Most existing traffic flow forecasting methods rely on the Markov assumption, jointly modeling flow generation and transition processes, thereby neglecting the non-Markovian nature and multi-periodic generation characteristics of node-level traffic. To address this, we propose, for the first time, a generation–transition dual-path paradigm that explicitly decouples node-level flow generation (non-Markovian, multi-periodic) from graph-level flow transition (spatiotemporal interaction). We design EMBSFormer—a lightweight, efficient architecture featuring a multi-branch similarity analysis module to dynamically capture multi-periodic generation patterns, integrated with spatiotemporal self-attention, graph neural networks, and temporal convolutions. Evaluated on three real-world datasets, our method achieves state-of-the-art performance in both short-term and long-term forecasting, with only 93K parameters—18% of GMAN’s parameter count—demonstrating superior accuracy-efficiency trade-off.

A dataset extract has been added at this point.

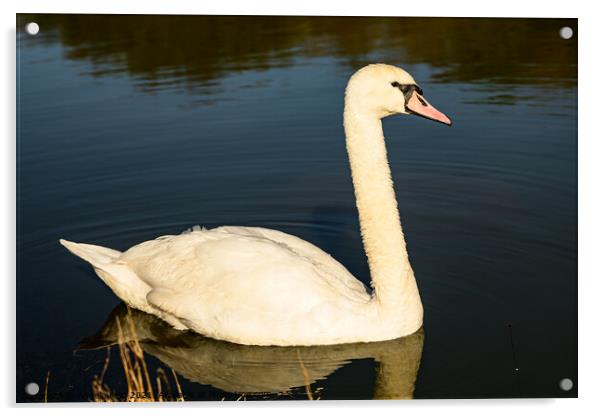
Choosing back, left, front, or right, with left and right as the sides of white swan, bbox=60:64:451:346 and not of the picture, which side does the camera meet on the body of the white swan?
right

Traffic flow prediction plays an important role in Intelligent Transportation Systems in traffic management and urban planning. There have been extensive successful works in this area. However, these approaches focus only on modelling the flow transition and ignore the flow generation process, which manifests itself in two ways: (i) The models are based on Markovian assumptions, ignoring the multi-periodicity of the flow generation in nodes. (ii) The same structure is designed to encode both the transition and generation processes, ignoring the differences between them. To address these problems, we propose an Effective Multi-Branch Similarity Transformer for Traffic Flow Prediction, namely EMBSFormer. Through data analysis, we find that the factors affecting traffic flow include node-level traffic generation and graph-level traffic transition, which describe the multi-periodicity and interaction pattern of nodes, respectively. Specifically, to capture traffic generation patterns, we propose a similarity analysis module that supports multi-branch encoding to dynamically expand significant cycles. For traffic transition, we employ a temporal and spatial self-attention mechanism to maintain global node interactions, and use GNN and time conv to model local node interactions, respectively. Model performance is evaluated on three real-world datasets on both long-term and short-term prediction tasks. Experimental results show that EMBSFormer outperforms baselines on both tasks. Moreover, compared to models based on flow transition modelling (e.g. GMAN, 513k), the variant of EMBSFormer(93K) only uses 18% of the parameters, achieving the same performance.